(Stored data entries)
____________
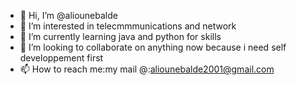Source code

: - 👋 Hi, I’m @aliounebalde
- 👀 I’m interested in telecmmmunications and network
- 🌱 I’m currently learning java and python for skills
- 💞️ I’m looking to collaborate on anything now because i need self developpement first
- 📫 How to reach me:my mail @:aliounebalde2001@gmail.com

<!---
aliounebalde/aliounebalde is a ✨ special ✨ repository because its `README.md` (this file) appears on your GitHub profile.
You can click the Preview link to take a look at your changes.
--->
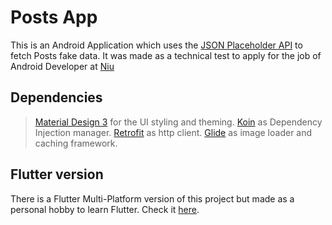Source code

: # Posts App
This is an Android Application which uses the [JSON Placeholder API](https://jsonplaceholder.typicode.com)
to fetch Posts fake data. It was made as a technical test to apply for the job of Android Developer at [Niu](https://www.niuapp.io/sv/home)

##  Dependencies
> [Material Design 3](https://m3.material.io) for the UI styling and theming.
> [Koin](https://insert-koin.io/docs/quickstart/android/) as Dependency Injection manager.
> [Retrofit]() as http client.
> [Glide](https://github.com/bumptech/glide) as image loader and caching framework.

## Flutter version
There is a Flutter Multi-Platform version of this project but made as a personal hobby to learn Flutter. Check it [here](https://github.com/Pegbeer/PostsAppFlutter).
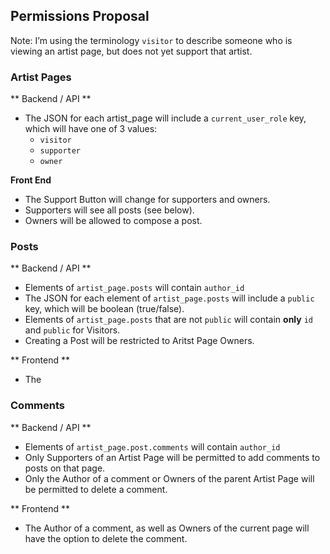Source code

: 
## Permissions Proposal

Note: I’m using the terminology `visitor` to describe someone who is viewing an artist page, but does not yet support that artist.

### Artist Pages

** Backend / API **
 * The JSON for each artist_page will include a `current_user_role` key, which will have one of 3 values:
   * `visitor`
   * `supporter`
   * `owner`

**Front End**
 * The Support Button will change for supporters and owners.
 * Supporters will see all posts (see below).
 * Owners will be allowed to compose a post.


### Posts

** Backend / API **
  * Elements of `artist_page.posts` will contain `author_id`
  * The JSON for each element of `artist_page.posts` will include a `public` key, which will be boolean (true/false).
  * Elements of `artist_page.posts` that are not `public` will contain **only** `id` and `public` for Visitors.
  * Creating a Post will be restricted to Aritst Page Owners.
  
** Frontend **
  * The 

### Comments

** Backend / API **
  * Elements of `artist_page.post.comments` will contain `author_id`
  * Only Supporters of an Artist Page will be permitted to add comments to posts on that page.
  * Only the Author of a comment or Owners of the parent Artist Page will be permitted to delete a comment.
  
** Frontend **
  * The Author of a comment, as well as Owners of the current page will have the option to delete the comment.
____________
__ACTIVITY__.
Nothing is wanted except the number of lines in the entries above that include the word "made".

__TASK SOLUTION__.
2